In the 13 years since the dawn of the new millennium, significant progress has been made in addressing some of the world’s most important problems. One billion fewer people live in extreme poverty, 3 million children’s lives are saved annually and 610 million children in developing countries are enrolled in primary school, more than ever before. However, this progress has not been shared evenly around the globe. Populations affected by weak systems of governance and that suffer violence and disasters have systematically been left behind.
They are much less likely to enjoy progress vis-à-vis any of the United Nations’ Millennium Development Goals (MDGs), which include eradicating extreme poverty and hunger, improving children and women’s health, and enrolling children in school. No country classified as a “fragile state,” for example, has met all eight of the MDGs. Children born in low-income, conflict-affected countries are twice as likely to die before the age of five years, twice as likely to lack access to clean water and more than three times as likely to not attend school than children living in peaceful, low-income countries. People living in poverty, many of whom are affected by conflict, are more vulnerable to the effects of climate change and disasters. Children are especially affected, and those from the poorest families are up to 10 times more likely to bear the brunt of environmental disasters linked to climate change.
The needs of people living in fragile states are an urgent priority for our time, and thus will almost certainly be prominent in the next round of global development goals. As the global community reflects on the new agenda that will replace the MDGs when they expire in 2015, it will do well to take stock of the existing strategies for supporting the needs of populations in fragile states. A range of strategies are undoubtedly needed, and there is good reason why there is a heavy emphasis on the economic, legal and security dimensions of development efforts in fragile states.
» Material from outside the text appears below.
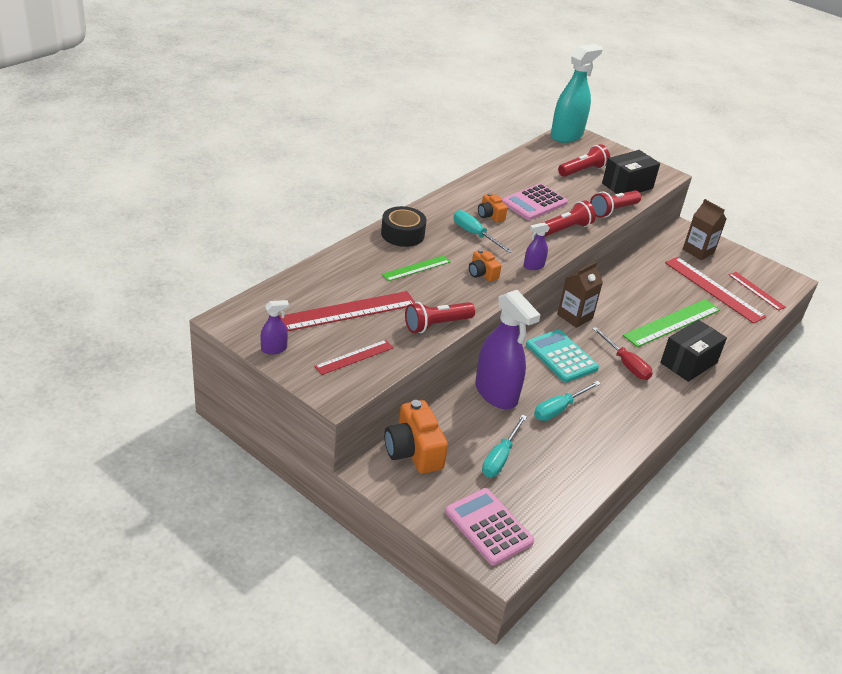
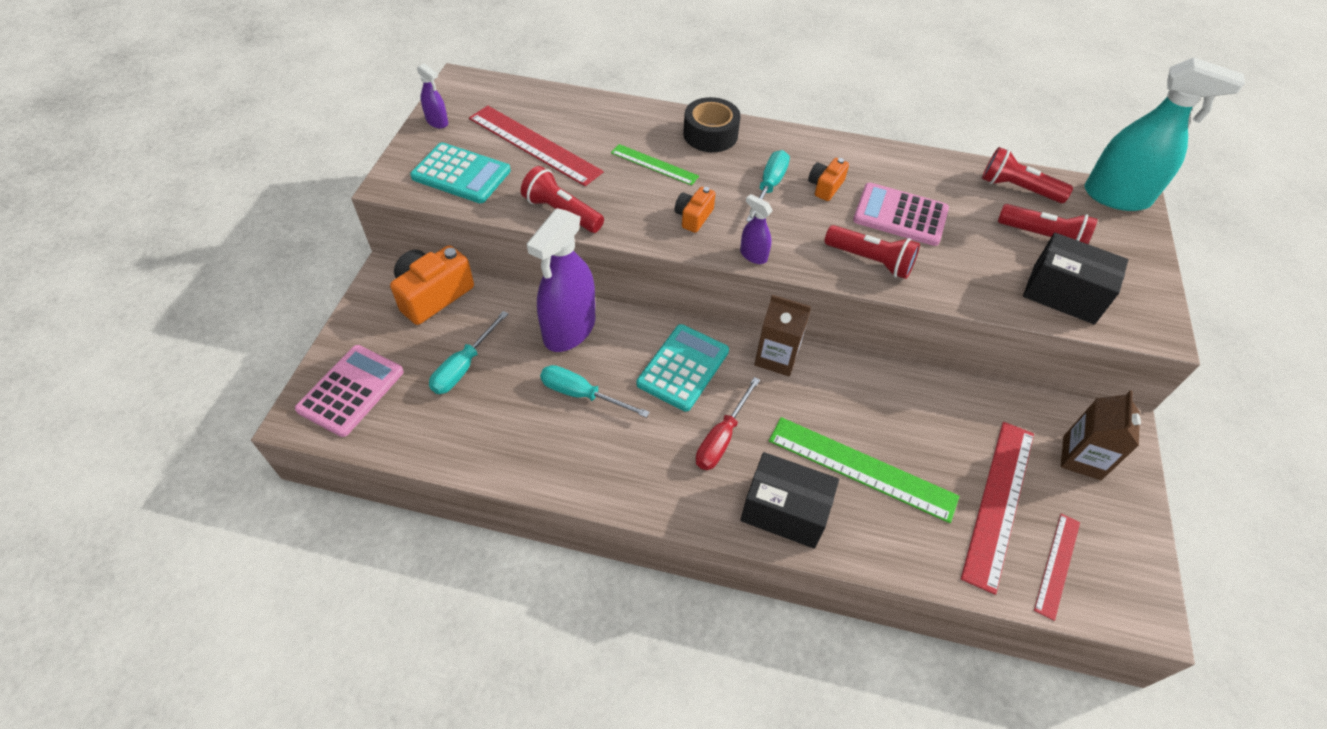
camera: 65 degrees right, 15 degrees up
red ruler [314,340,394,375] -> turquoise calculator [410,142,511,203]
turquoise screwdriver [482,415,527,477] -> turquoise screwdriver turned 60 degrees counterclockwise [429,311,509,394]
red flashlight [590,190,641,218] -> red flashlight moved to [982,147,1073,203]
However, efforts in the social sphere are equally needed, and education is one important strategy for supporting populations in fragile states that was often overlooked until recently.
This report provides a broad review of the field of education in fragile states and charts a new agenda for maximizing education’s contribution to the development and well-being of people living in these contexts. We hope it serves as a comprehensive introduction to the topic for those coming to this issue for the first time as well as provides new insights for those already actively engaged in the subject. The arguments we make here are based on evidence developed both from careful analysis and synthesis of the latest available data as well as primary research.